- _What to do_: Could you give the entries back exactly as they stand, minus any pictures?

Start of Extracted records

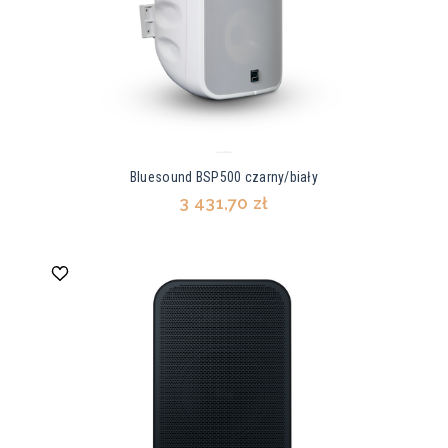
Bluesound BSP500 czarny/biały
3 431,70 zł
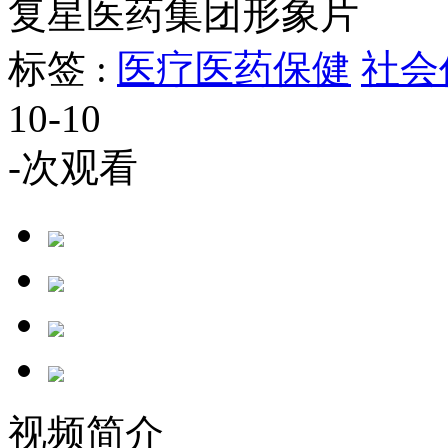
复星医药集团形象片
标签 :
医疗医药保健
社会
10-10
-
次观看
视频简介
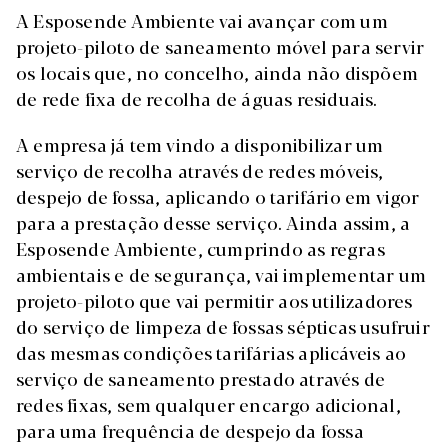
A Esposende Ambiente vai avançar com um
projeto-piloto de saneamento móvel para servir
os locais que, no concelho, ainda não dispõem
de rede fixa de recolha de águas residuais.
A empresa já tem vindo a disponibilizar um
serviço de recolha através de redes móveis,
despejo de fossa, aplicando o tarifário em vigor
para a prestação desse serviço. Ainda assim, a
Esposende Ambiente, cumprindo as regras
ambientais e de segurança, vai implementar um
projeto-piloto que vai permitir aos utilizadores
do serviço de limpeza de fossas sépticas usufruir
das mesmas condições tarifárias aplicáveis ao
serviço de saneamento prestado através de
redes fixas, sem qualquer encargo adicional,
para uma frequência de despejo da fossa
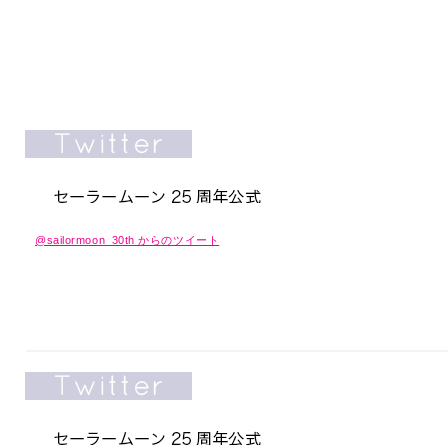
@sailormoon_30th からのツイート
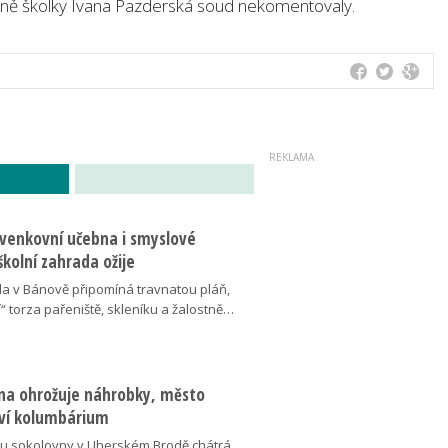
yně školky Ivana Pazderská soud nekomentovaly.
 venkovní učebna i smyslové
školní zahrada ožije
da v Bánově připomíná travnatou pláň,
“ torza pařeniště, skleníku a žalostně…
na ohrožuje náhrobky, město
ví kolumbárium
v u sokolovny v Uherském Brodě chátrá,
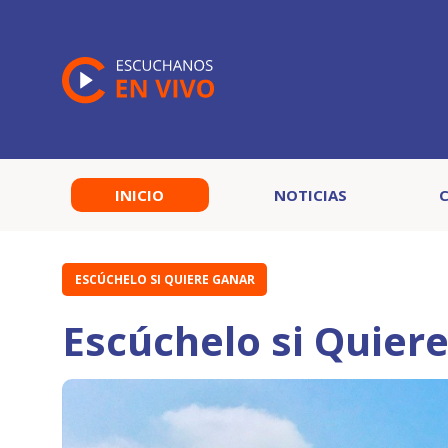
INICIO
NOTICIAS
ESCÚCHELO SI QUIERE GANAR
Escúchelo si Quier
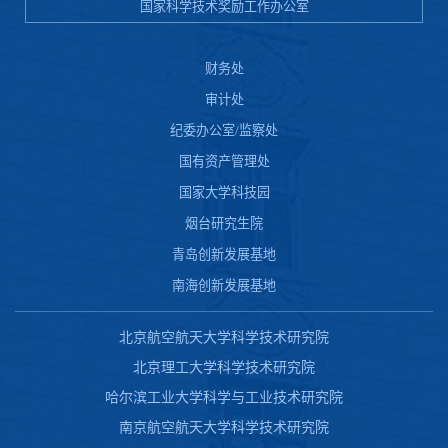
国家科学技术奖励工作办公室
财务处
审计处
纪委办公室/监察处
国有资产管理处
国家大学科技园
烟台研究生院
青岛创新发展基地
南海创新发展基地
北京航空航天大学科学技术研究院
北京理工大学科学技术研究院
哈尔滨工业大学科学与工业技术研究院
南京航空航天大学科学技术研究院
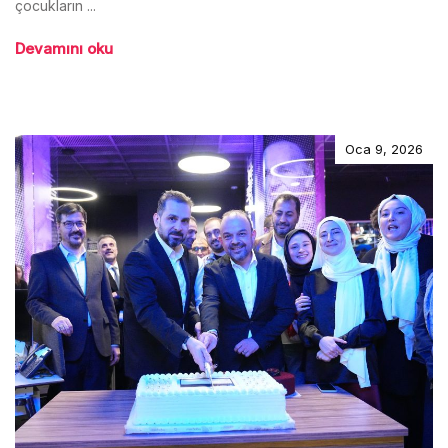
çocukların ...
Devamını oku
Oca 9, 2026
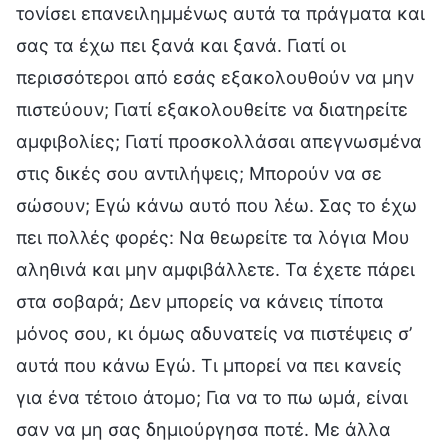
τονίσει επανειλημμένως αυτά τα πράγματα και
σας τα έχω πει ξανά και ξανά. Γιατί οι
περισσότεροι από εσάς εξακολουθούν να μην
πιστεύουν; Γιατί εξακολουθείτε να διατηρείτε
αμφιβολίες; Γιατί προσκολλάσαι απεγνωσμένα
στις δικές σου αντιλήψεις; Μπορούν να σε
σώσουν; Εγώ κάνω αυτό που λέω. Σας το έχω
πει πολλές φορές: Να θεωρείτε τα λόγια Μου
αληθινά και μην αμφιβάλλετε. Τα έχετε πάρει
στα σοβαρά; Δεν μπορείς να κάνεις τίποτα
μόνος σου, κι όμως αδυνατείς να πιστέψεις σ’
αυτά που κάνω Εγώ. Τι μπορεί να πει κανείς
για ένα τέτοιο άτομο; Για να το πω ωμά, είναι
σαν να μη σας δημιούργησα ποτέ. Με άλλα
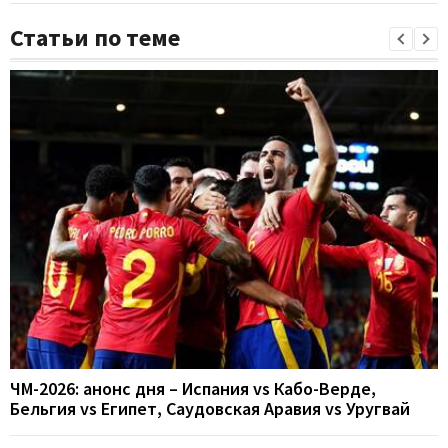
Статьи по теме
ЧМ-2026: анонс дня – Испания vs Кабо-Верде,
Бельгия vs Египет, Саудовская Аравия vs Уругвай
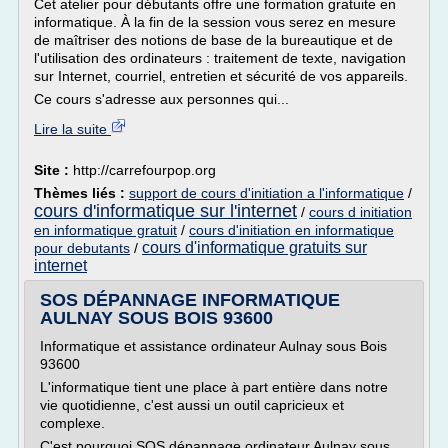
Cet atelier pour débutants offre une formation gratuite en
informatique. À la fin de la session vous serez en mesure
de maîtriser des notions de base de la bureautique et de
l'utilisation des ordinateurs : traitement de texte, navigation
sur Internet, courriel, entretien et sécurité de vos appareils.
Ce cours s'adresse aux personnes qui...
Lire la suite
Site :
http://carrefourpop.org
Thèmes liés :
support de cours d'initiation a l'informatique
/
cours d'informatique sur l'internet
/
cours d initiation
en informatique gratuit
/
cours d'initiation en informatique
cours d'informatique gratuits sur
pour debutants
/
internet
SOS DÉPANNAGE INFORMATIQUE
AULNAY SOUS BOIS 93600
Informatique et assistance ordinateur Aulnay sous Bois
93600
L'informatique tient une place à part entière dans notre
vie quotidienne, c'est aussi un outil capricieux et
complexe.
C'est pourquoi SOS dépannage ordinateur Aulnay sous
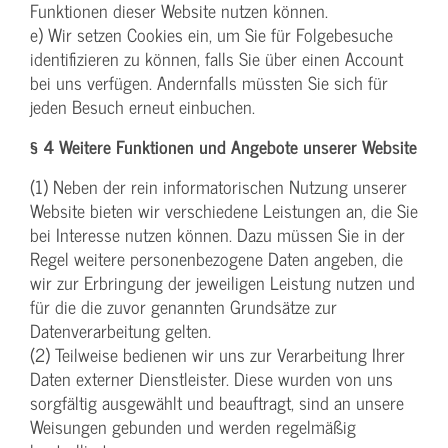
Funktionen dieser Website nutzen können.
e) Wir setzen Cookies ein, um Sie für Folgebesuche
identifizieren zu können, falls Sie über einen Account
bei uns verfügen. Andernfalls müssten Sie sich für
jeden Besuch erneut einbuchen.
§ 4 Weitere Funktionen und Angebote unserer Website
(1) Neben der rein informatorischen Nutzung unserer
Website bieten wir verschiedene Leistungen an, die Sie
bei Interesse nutzen können. Dazu müssen Sie in der
Regel weitere personenbezogene Daten angeben, die
wir zur Erbringung der jeweiligen Leistung nutzen und
für die die zuvor genannten Grundsätze zur
Datenverarbeitung gelten.
(2) Teilweise bedienen wir uns zur Verarbeitung Ihrer
Daten externer Dienstleister. Diese wurden von uns
sorgfältig ausgewählt und beauftragt, sind an unsere
Weisungen gebunden und werden regelmäßig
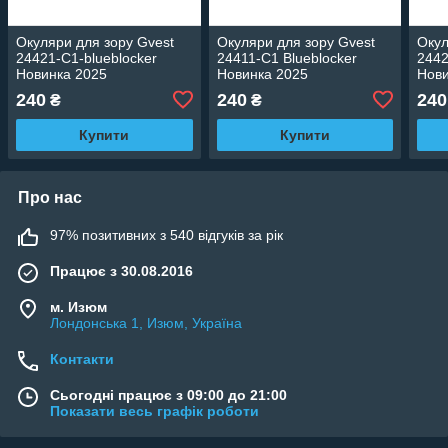
Окуляри для зору Gvest
Окуляри для зору Gvest
Окул
24421-C1-blueblocker
24411-C1 Blueblocker
2442
Новинка 2025
Новинка 2025
Нови
240
240
240
₴
₴
Купити
Купити
Про нас
97% позитивних з 540 відгуків за рік
Працює з 30.08.2016
м. Изюм
Лондонська 1, Изюм, Україна
Контакти
Сьогодні працює з 09:00 до 21:00
Показати весь графік роботи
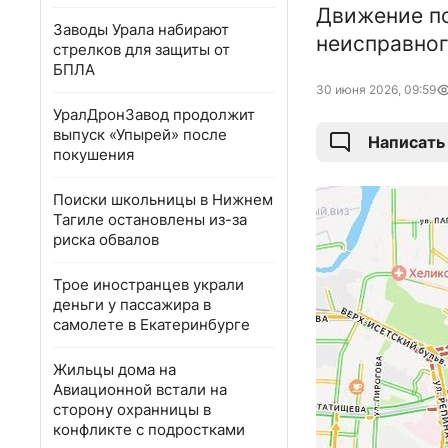
Движение по
Заводы Урала набирают
неисправног
стрелков для защиты от
БПЛА
30 июня 2026, 09:59
УралДронЗавод продолжит
выпуск «Упырей» после
Написать
покушения
Поиски школьницы в Нижнем
Тагиле остановлены из-за
риска обвалов
Трое иностранцев украли
деньги у пассажира в
самолете в Екатеринбурге
Жильцы дома на
Авиационной встали на
сторону охранницы в
конфликте с подростками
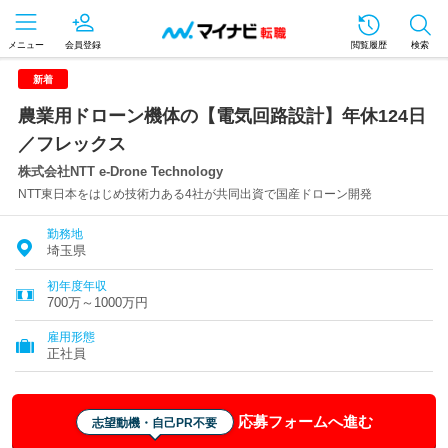
メニュー
会員登録
閲覧履歴
検索
新着
農業用ドローン機体の【電気回路設計】年休124日
／フレックス
株式会社NTT e-Drone Technology
NTT東日本をはじめ技術力ある4社が共同出資で国産ドローン開発
勤務地
埼玉県
初年度年収
700万～1000万円
雇用形態
正社員
応募フォームへ進む
志望動機・自己PR不要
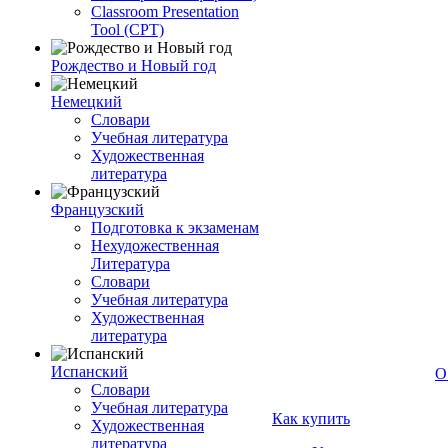
Classroom Presentation
Tool (CPT)
Рождество и Новый год
Немецкий
Словари
Учебная литература
Художественная
литература
Французский
Подготовка к экзаменам
Нехудожественная
Литература
Словари
Учебная литература
Художественная
литература
Испанский
О
Словари
Учебная литература
Как купить
Художественная
литература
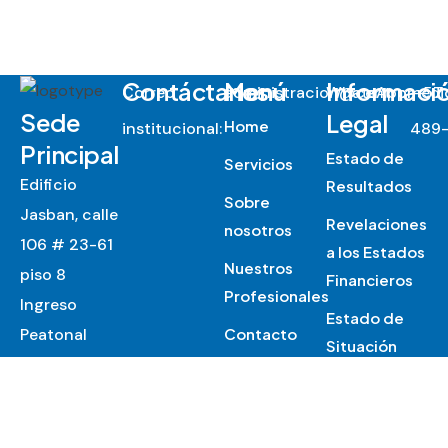
Contáctanos
Menú
Informaci
Correo
administracion@centromed
WhatsApp
:
+57
Sede
Legal
Home
institucional:
489-
Principal
Estado de
Servicios
Edificio
Resultados
Sobre
Jasban, calle
Revelaciones
nosotros
106 # 23-61
a los Estados
Nuestros
piso 8
Financieros
Profesionales
Ingreso
Estado de
Peatonal
Contacto
Situación
Edificio
Noticias
Financiera
Jasban, calle
Política de
105 # 23-64
Datos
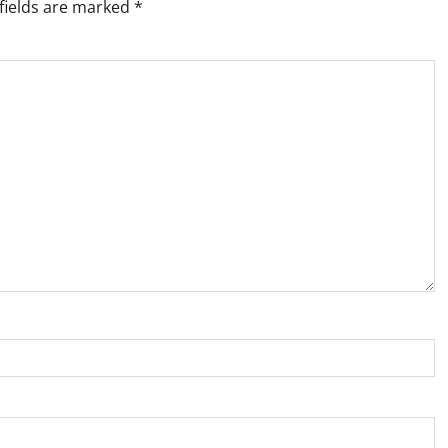
fields are marked
*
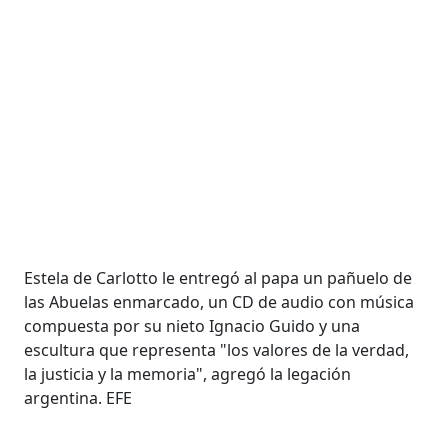
Estela de Carlotto le entregó al papa un pañuelo de
las Abuelas enmarcado, un CD de audio con música
compuesta por su nieto Ignacio Guido y una
escultura que representa "los valores de la verdad,
la justicia y la memoria", agregó la legación
argentina. EFE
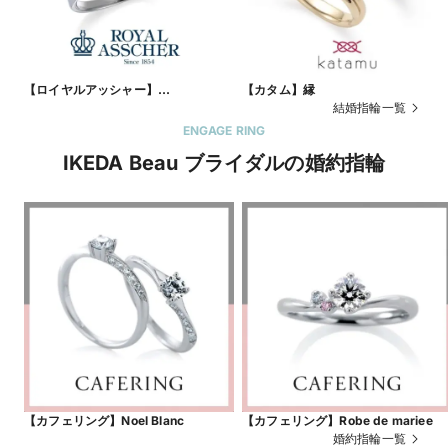
【ロイヤルアッシャー】
【カタム】縁
WRB037/WRA027
結婚指輪一覧
ENGAGE RING
IKEDA Beau ブライダルの婚約指輪
【カフェリング】Noel Blanc
【カフェリング】Robe de mariee
婚約指輪一覧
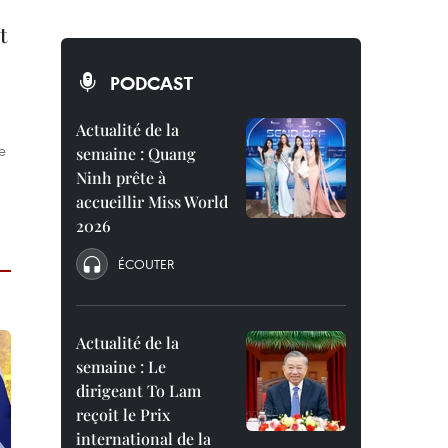
t
PODCAST
Actualité de la
e
semaine : Quang
Ninh prête à
accueillir Miss World
2026
ÉCOUTER
Actualité de la
semaine : Le
dirigeant To Lam
reçoit le Prix
international de la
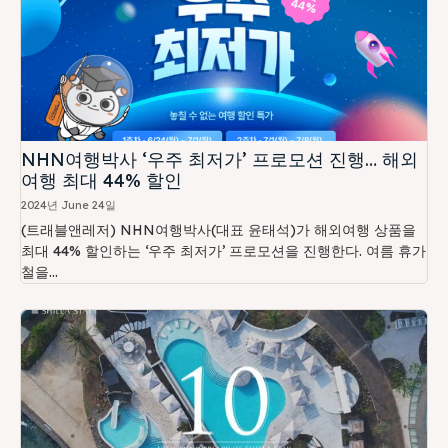
NHN여행박사 ‘우주 최저가’ 프로모션 진행… 해외
여행 최대 44% 할인
2024년 June 24일
(트래블앤레저) NHN여행박사(대표 윤태석)가 해외여행 상품을
최대 44% 할인하는 ‘우주 최저가’ 프로모션을 진행한다. 여름 휴가
철을...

End of Extracted records

- _Result_:
Bluesound BSP500 czarny/biały
3 431,70 zł
复星医药集团形象片
标签 :
医疗医药保健
社会
10-10
-
次观看
视频简介
A Esposende Ambiente vai avançar com um
projeto-piloto de saneamento móvel para servir
os locais que, no concelho, ainda não dispõem
de rede fixa de recolha de águas residuais.
A empresa já tem vindo a disponibilizar um
serviço de recolha através de redes móveis,
despejo de fossa, aplicando o tarifário em vigor
para a prestação desse serviço. Ainda assim, a
Esposende Ambiente, cumprindo as regras
ambientais e de segurança, vai implementar um
projeto-piloto que vai permitir aos utilizadores
do serviço de limpeza de fossas sépticas usufruir
das mesmas condições tarifárias aplicáveis ao
serviço de saneamento prestado através de
redes fixas, sem qualquer encargo adicional,
para uma frequência de despejo da fossa
@sailormoon_30th からのツイート
yně školky Ivana Pazderská soud nekomentovaly.
 venkovní učebna i smyslové
školní zahrada ožije
da v Bánově připomíná travnatou pláň,
“ torza pařeniště, skleníku a žalostně…
na ohrožuje náhrobky, město
ví kolumbárium
v u sokolovny v Uherském Brodě chátrá,
INICIO
NOTICIAS
ESCÚCHELO SI QUIERE GANAR
Escúchelo si Quier
国家科学技术奖励工作办公室
财务处
审计处
纪委办公室/监察处
国有资产管理处
国家大学科技园
烟台研究生院
青岛创新发展基地
南海创新发展基地
北京航空航天大学科学技术研究院
北京理工大学科学技术研究院
哈尔滨工业大学科学与工业技术研究院
南京航空航天大学科学技术研究院
çocukların ...
Devamını oku
Oca 9, 2026
τονίσει επανειλημμένως αυτά τα πράγματα και
σας τα έχω πει ξανά και ξανά. Γιατί οι
περισσότεροι από εσάς εξακολουθούν να μην
πιστεύουν; Γιατί εξακολουθείτε να διατηρείτε
αμφιβολίες; Γιατί προσκολλάσαι απεγνωσμένα
στις δικές σου αντιλήψεις; Μπορούν να σε
σώσουν; Εγώ κάνω αυτό που λέω. Σας το έχω
πει πολλές φορές: Να θεωρείτε τα λόγια Μου
αληθινά και μην αμφιβάλλετε. Τα έχετε πάρει
στα σοβαρά; Δεν μπορείς να κάνεις τίποτα
μόνος σου, κι όμως αδυνατείς να πιστέψεις σ’
αυτά που κάνω Εγώ. Τι μπορεί να πει κανείς
για ένα τέτοιο άτομο; Για να το πω ωμά, είναι
σαν να μη σας δημιούργησα ποτέ. Με άλλα
Статьи по теме
ЧМ-2026: анонс дня – Испания vs Кабо-Верде,
Бельгия vs Египет, Саудовская Аравия vs Уругвай
Cet atelier pour débutants offre une formation gratuite en
informatique. À la fin de la session vous serez en mesure
de maîtriser des notions de base de la bureautique et de
l'utilisation des ordinateurs : traitement de texte, navigation
sur Internet, courriel, entretien et sécurité de vos appareils.
Ce cours s'adresse aux personnes qui...
Lire la suite
Site :
http://carrefourpop.org
Thèmes liés :
support de cours d'initiation a l'informatique
/
cours d'informatique sur l'internet
/
cours d initiation
en informatique gratuit
/
cours d'initiation en informatique
cours d'informatique gratuits sur
pour debutants
/
internet
SOS DÉPANNAGE INFORMATIQUE
AULNAY SOUS BOIS 93600
Informatique et assistance ordinateur Aulnay sous Bois
93600
L'informatique tient une place à part entière dans notre
vie quotidienne, c'est aussi un outil capricieux et
complexe.
C'est pourquoi SOS dépannage ordinateur Aulnay sous
Funktionen dieser Website nutzen können.
e) Wir setzen Cookies ein, um Sie für Folgebesuche
identifizieren zu können, falls Sie über einen Account
bei uns verfügen. Andernfalls müssten Sie sich für
jeden Besuch erneut einbuchen.
§ 4 Weitere Funktionen und Angebote unserer Website
(1) Neben der rein informatorischen Nutzung unserer
Website bieten wir verschiedene Leistungen an, die Sie
bei Interesse nutzen können. Dazu müssen Sie in der
Regel weitere personenbezogene Daten angeben, die
wir zur Erbringung der jeweiligen Leistung nutzen und
für die die zuvor genannten Grundsätze zur
Datenverarbeitung gelten.
(2) Teilweise bedienen wir uns zur Verarbeitung Ihrer
Daten externer Dienstleister. Diese wurden von uns
sorgfältig ausgewählt und beauftragt, sind an unsere
Weisungen gebunden und werden regelmäßig
Окуляри для зору Gvest
Окуляри для зору Gvest
Окул
24421-C1-blueblocker
24411-C1 Blueblocker
2442
Новинка 2025
Новинка 2025
Нови
240
240
240
₴
₴
Купити
Купити
Про нас
97% позитивних з 540 відгуків за рік
Працює з 30.08.2016
м. Изюм
Лондонська 1, Изюм, Україна
Контакти
Сьогодні працює з 09:00 до 21:00
Показати весь графік роботи
Движение по
Заводы Урала набирают
неисправног
стрелков для защиты от
БПЛА
30 июня 2026, 09:59
УралДронЗавод продолжит
выпуск «Упырей» после
Написать
покушения
Поиски школьницы в Нижнем
Тагиле остановлены из-за
риска обвалов
Трое иностранцев украли
деньги у пассажира в
самолете в Екатеринбурге
Жильцы дома на
Авиационной встали на
сторону охранницы в
конфликте с подростками
メニュー
会員登録
閲覧履歴
検索
新着
農業用ドローン機体の【電気回路設計】年休124日
／フレックス
株式会社NTT e-Drone Technology
NTT東日本をはじめ技術力ある4社が共同出資で国産ドローン開発
勤務地
埼玉県
初年度年収
700万～1000万円
雇用形態
正社員
応募フォームへ進む
志望動機・自己PR不要
Classroom Presentation
Tool (CPT)
Рождество и Новый год
Немецкий
Словари
Учебная литература
Художественная
литература
Французский
Подготовка к экзаменам
Нехудожественная
Литература
Словари
Учебная литература
Художественная
литература
Испанский
О
Словари
Учебная литература
Как купить
Художественная
литература
Contáctanos
Menú
Informaci
Correo
administracion@centromed
WhatsApp
:
+57
Sede
Legal
Home
institucional:
489-
Principal
Estado de
Servicios
Edificio
Resultados
Sobre
Jasban, calle
Revelaciones
nosotros
106 # 23-61
a los Estados
Nuestros
piso 8
Financieros
Profesionales
Ingreso
Estado de
Peatonal
Contacto
Situación
Edificio
Noticias
Financiera
Jasban, calle
Política de
105 # 23-64
Datos
fields are marked
*
Estela de Carlotto le entregó al papa un pañuelo de
las Abuelas enmarcado, un CD de audio con música
compuesta por su nieto Ignacio Guido y una
escultura que representa "los valores de la verdad,
la justicia y la memoria", agregó la legación
argentina. EFE
【ロイヤルアッシャー】
【カタム】縁
WRB037/WRA027
結婚指輪一覧
ENGAGE RING
IKEDA Beau ブライダルの婚約指輪
【カフェリング】Noel Blanc
【カフェリング】Robe de mariee
婚約指輪一覧
t
PODCAST
Actualité de la
e
semaine : Quang
Ninh prête à
accueillir Miss World
2026
ÉCOUTER
Actualité de la
semaine : Le
dirigeant To Lam
reçoit le Prix
international de la
NHN여행박사 ‘우주 최저가’ 프로모션 진행… 해외
여행 최대 44% 할인
2024년 June 24일
(트래블앤레저) NHN여행박사(대표 윤태석)가 해외여행 상품을
최대 44% 할인하는 ‘우주 최저가’ 프로모션을 진행한다. 여름 휴가
철을...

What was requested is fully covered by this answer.